『生きろ』

俺はギャラクターへの復讐心の為にしばしば独断専行に走ってしまう事が多いのは自覚していた。
単独行動に出た事も多々ある。
最期の瞬間もそうして迎えた。
自分の生き方には一点の曇りも無く、後悔もねぇ。
だが、仲間達には随分迷惑を掛けちまった、といつも内心で詫びていた。
最後に竜に言った言葉が俺の本心だ。
竜に向けたと言うよりは、仲間達全員への詫び言だった。
『素直に詫びる事がやっと出来たぜ』
俺は復讐心を糧にしなければ、生きる事が出来なかった。
俺の人生の後半は闘う為にあったと思っている。
だからこそ、自分の身体を苛め抜き、常に鍛錬し続けて来た。
お陰でバードスタイルを解かれた後も随分と働けたぜ。
自分を蝕む病気のせいで、奴らに捕らえられ、最後は無様な処を見せちまったかもしれねぇな。
でも、俺は最後まで諦めなかった。
ギャラクターを斃す為には、仲間達の力が必要だ。
俺1人で叩き潰してやるつもりで此処まで来たが、俺はこのクロスカラコルムが奴らの本部だとは知らなかったからな…。
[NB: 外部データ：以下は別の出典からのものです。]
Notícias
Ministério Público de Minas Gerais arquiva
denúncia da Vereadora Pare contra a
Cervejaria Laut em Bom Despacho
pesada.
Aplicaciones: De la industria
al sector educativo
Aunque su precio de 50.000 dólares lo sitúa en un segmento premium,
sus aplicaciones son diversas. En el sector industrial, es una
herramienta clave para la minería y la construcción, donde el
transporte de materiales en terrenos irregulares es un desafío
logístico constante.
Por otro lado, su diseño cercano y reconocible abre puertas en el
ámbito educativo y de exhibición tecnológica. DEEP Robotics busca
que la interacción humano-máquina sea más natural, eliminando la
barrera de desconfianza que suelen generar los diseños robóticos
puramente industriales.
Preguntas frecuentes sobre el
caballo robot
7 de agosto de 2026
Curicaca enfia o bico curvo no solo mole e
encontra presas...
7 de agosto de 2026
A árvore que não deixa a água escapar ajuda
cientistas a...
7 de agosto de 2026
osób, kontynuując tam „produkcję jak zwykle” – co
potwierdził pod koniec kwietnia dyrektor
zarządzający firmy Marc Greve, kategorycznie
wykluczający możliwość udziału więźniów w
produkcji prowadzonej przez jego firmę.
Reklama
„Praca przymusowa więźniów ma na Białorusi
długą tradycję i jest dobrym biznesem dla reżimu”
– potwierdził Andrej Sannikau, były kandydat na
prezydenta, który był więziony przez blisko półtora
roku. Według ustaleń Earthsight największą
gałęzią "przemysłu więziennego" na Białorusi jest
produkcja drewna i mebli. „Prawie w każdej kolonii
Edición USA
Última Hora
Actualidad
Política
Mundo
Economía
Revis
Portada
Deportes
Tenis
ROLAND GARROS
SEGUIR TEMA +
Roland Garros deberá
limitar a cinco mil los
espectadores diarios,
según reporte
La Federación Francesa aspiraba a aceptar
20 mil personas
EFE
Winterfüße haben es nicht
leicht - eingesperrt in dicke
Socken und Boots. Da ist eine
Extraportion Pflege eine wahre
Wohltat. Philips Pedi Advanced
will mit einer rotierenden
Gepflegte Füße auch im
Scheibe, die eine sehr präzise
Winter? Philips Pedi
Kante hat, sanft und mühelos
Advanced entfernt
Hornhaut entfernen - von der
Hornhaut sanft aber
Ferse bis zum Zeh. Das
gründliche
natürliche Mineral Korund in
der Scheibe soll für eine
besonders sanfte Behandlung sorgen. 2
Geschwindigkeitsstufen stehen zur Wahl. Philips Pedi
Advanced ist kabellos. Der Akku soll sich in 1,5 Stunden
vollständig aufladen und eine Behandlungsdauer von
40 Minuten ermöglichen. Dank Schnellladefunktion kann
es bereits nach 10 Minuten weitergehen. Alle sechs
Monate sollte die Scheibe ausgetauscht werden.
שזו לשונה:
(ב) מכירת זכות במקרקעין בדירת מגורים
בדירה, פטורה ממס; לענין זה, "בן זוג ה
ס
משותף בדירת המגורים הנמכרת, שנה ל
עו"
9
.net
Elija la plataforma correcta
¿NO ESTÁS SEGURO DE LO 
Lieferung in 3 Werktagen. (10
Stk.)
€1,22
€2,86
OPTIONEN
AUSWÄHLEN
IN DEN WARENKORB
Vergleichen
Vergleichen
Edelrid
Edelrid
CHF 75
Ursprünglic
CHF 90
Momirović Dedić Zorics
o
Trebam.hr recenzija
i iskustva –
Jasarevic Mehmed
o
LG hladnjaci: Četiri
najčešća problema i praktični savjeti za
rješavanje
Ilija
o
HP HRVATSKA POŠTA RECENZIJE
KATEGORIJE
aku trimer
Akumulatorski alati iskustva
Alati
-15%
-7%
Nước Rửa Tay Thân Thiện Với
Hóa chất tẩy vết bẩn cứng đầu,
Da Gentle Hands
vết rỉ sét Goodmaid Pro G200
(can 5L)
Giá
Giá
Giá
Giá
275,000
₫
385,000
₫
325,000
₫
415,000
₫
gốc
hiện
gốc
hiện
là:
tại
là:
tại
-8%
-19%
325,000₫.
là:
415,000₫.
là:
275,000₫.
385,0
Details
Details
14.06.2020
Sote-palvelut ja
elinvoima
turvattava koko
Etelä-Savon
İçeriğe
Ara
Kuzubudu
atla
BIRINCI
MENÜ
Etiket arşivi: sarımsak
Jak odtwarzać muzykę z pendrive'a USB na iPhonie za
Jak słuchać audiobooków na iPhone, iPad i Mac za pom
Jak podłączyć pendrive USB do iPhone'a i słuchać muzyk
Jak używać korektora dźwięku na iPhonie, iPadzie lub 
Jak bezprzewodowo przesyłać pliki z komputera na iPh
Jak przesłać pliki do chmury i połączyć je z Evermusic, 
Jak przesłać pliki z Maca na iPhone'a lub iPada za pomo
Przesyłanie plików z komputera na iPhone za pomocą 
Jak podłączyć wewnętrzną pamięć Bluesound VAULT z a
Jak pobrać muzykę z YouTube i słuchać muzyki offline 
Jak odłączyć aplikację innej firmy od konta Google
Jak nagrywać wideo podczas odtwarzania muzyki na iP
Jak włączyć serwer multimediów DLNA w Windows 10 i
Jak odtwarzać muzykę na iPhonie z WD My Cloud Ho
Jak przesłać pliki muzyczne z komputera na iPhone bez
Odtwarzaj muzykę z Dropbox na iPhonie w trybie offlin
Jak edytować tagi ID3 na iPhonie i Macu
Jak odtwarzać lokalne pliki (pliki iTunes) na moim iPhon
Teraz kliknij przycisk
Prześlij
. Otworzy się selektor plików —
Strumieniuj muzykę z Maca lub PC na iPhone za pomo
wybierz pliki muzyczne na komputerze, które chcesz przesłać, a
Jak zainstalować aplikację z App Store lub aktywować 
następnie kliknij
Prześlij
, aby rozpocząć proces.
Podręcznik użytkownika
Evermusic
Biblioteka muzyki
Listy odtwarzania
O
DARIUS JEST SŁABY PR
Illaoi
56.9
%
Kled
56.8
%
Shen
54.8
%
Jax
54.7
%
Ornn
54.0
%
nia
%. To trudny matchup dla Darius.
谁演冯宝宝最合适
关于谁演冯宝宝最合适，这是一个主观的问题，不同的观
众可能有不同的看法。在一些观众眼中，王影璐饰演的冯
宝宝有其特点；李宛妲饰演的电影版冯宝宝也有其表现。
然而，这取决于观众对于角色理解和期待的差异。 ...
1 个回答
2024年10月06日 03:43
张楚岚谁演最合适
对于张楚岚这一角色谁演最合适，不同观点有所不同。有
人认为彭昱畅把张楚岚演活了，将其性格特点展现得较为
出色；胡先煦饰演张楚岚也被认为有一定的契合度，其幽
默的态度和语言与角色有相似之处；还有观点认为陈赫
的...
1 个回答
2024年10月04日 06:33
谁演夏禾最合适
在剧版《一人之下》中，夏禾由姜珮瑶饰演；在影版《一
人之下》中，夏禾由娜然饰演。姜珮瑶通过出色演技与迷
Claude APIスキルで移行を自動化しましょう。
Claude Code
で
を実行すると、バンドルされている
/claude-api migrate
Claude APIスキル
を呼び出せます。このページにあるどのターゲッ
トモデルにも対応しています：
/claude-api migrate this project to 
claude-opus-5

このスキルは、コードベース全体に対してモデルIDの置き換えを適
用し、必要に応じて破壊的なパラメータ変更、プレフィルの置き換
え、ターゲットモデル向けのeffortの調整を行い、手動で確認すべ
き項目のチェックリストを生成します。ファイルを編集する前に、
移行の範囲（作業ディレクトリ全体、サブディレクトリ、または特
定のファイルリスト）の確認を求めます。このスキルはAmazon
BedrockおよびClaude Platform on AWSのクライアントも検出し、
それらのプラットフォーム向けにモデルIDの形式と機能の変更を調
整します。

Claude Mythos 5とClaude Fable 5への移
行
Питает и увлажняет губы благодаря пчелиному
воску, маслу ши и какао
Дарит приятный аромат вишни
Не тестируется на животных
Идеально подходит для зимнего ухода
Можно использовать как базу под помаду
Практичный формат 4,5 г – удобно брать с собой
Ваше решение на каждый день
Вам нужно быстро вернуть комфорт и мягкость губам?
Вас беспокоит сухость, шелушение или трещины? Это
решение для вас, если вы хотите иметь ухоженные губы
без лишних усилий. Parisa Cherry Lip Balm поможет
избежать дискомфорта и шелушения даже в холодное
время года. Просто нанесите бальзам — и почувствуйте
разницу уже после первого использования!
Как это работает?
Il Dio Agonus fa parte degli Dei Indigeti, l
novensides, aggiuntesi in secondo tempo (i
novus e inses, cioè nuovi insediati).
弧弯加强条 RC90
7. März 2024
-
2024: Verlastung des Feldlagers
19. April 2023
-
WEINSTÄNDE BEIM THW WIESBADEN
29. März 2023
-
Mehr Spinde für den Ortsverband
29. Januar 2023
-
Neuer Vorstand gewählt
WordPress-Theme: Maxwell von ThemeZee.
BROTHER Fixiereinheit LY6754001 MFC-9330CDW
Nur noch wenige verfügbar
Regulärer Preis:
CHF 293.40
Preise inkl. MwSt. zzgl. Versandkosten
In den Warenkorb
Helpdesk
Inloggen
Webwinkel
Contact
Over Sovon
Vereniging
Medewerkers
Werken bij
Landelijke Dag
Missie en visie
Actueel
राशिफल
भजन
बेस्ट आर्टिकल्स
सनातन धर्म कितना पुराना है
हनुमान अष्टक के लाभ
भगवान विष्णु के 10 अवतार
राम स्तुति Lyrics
ふと気付いたんだが、俺の人生、闘いばかりじゃなかったんだな…。
いい仲間と巡り会って、それなりの青春は送って来たのではないか、と今、最期の瞬間にそう思うぜ。
後悔など何もない、と言ったが、本当は1つだけある。
奴らに辛い思いをさせてしまった事だ。
俺1人居なくなったって奴らは大丈夫だ、と勝手に思い込んでいたが、最後に別れる時にそうではねぇって事に気付いた。
そして…俺にとっても奴らが掛け替えの無い仲間だったと言う事が改めて胸に突き刺さった。
そんな事は前から充分に解っていた筈だ。
生死を共にして来た仲間。
誰1人として失いたくはない。
しかし…。
俺はその思いを奴らにさせてしまう事になっちまったんだ。
だがよ。
病気で死ぬよりも、こうして闘いの中で死ぬ事を選んだ俺を、いつかみんな解ってくれる時が来ると信じてるぜ。
前を見ろ!決して振り向くな!
おめぇ達は、科学忍者隊だ。
俺を置いて行った事を後悔するな…。
誰も間違っちゃいねぇ。
これで良かったんだ。
何よりも俺がそう望んだ事なんだからな。
おめぇ達に、俺が出来なかった事を託した。
だから、もう思い残す事は何もねぇ。
仲間を信じている。
絶対に『やってくれる』と…。
俺は満足して死んで行くんだから、おめぇ達が苦しむ事はねぇんだ…。

生きろよ。
この闘いに勝ち抜いて、おめえ達は生き抜いてくれ。
俺の分までな。
平和を勝ち取って、きっと『普通の』幸せをその手に……。